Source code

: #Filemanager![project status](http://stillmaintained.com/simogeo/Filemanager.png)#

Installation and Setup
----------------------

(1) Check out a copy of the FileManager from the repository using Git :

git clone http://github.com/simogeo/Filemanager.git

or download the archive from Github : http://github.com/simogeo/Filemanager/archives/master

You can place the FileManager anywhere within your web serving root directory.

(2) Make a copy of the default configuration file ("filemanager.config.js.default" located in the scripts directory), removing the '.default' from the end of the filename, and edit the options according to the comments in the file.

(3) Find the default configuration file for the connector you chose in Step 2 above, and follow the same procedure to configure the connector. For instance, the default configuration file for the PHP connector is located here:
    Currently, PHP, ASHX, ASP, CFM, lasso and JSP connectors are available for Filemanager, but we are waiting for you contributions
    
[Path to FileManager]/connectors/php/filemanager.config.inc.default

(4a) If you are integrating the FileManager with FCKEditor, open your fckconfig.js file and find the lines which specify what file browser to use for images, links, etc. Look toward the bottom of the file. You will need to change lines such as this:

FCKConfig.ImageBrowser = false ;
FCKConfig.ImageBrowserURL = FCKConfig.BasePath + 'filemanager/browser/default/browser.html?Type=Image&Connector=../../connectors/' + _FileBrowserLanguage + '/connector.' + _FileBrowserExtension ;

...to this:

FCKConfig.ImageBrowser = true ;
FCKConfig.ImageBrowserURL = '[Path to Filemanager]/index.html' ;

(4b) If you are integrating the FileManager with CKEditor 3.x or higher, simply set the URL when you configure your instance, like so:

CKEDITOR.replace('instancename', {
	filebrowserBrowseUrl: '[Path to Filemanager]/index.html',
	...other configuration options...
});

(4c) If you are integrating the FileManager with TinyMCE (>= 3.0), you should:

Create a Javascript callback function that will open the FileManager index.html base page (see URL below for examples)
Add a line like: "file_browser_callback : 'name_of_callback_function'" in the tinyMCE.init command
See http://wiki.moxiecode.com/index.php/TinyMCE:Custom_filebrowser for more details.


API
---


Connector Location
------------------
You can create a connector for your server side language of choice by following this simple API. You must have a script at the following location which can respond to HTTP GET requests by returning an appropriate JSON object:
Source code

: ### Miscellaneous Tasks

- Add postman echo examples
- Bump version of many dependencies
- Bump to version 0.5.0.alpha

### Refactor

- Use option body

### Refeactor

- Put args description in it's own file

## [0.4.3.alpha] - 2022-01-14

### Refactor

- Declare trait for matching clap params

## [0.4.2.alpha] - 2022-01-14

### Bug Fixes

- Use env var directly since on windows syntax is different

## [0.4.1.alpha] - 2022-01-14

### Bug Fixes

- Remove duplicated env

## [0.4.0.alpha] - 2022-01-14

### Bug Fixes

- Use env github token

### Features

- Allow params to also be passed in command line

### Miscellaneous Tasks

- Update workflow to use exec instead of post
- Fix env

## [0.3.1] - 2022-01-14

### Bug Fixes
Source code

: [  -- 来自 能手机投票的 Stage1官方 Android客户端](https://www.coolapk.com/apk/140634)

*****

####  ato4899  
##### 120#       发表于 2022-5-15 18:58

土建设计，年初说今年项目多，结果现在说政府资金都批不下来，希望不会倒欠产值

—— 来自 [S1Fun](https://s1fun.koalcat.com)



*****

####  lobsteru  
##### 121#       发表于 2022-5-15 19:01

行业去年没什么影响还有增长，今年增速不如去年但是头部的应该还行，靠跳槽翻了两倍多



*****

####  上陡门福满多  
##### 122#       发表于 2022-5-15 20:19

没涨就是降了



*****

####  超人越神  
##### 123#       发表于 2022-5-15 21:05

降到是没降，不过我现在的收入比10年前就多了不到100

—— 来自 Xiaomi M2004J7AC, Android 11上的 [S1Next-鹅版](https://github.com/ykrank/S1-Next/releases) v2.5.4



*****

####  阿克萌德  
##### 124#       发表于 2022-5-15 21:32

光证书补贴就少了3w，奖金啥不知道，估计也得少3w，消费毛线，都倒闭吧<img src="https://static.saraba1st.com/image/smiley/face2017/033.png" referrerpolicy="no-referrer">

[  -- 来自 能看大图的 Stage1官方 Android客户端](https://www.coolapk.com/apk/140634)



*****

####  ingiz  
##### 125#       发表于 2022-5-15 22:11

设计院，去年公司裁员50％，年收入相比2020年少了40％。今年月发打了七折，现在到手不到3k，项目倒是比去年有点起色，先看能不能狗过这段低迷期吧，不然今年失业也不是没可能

════════════════

### What needs to be done
Locate each line in the items above that contains the string "coolapk" and copy those lines. The match is case-sensitive.

### Reply
: [  -- 来自 能手机投票的 Stage1官方 Android客户端](https://www.coolapk.com/apk/140634)
[  -- 来自 能看大图的 Stage1官方 Android客户端](https://www.coolapk.com/apk/140634)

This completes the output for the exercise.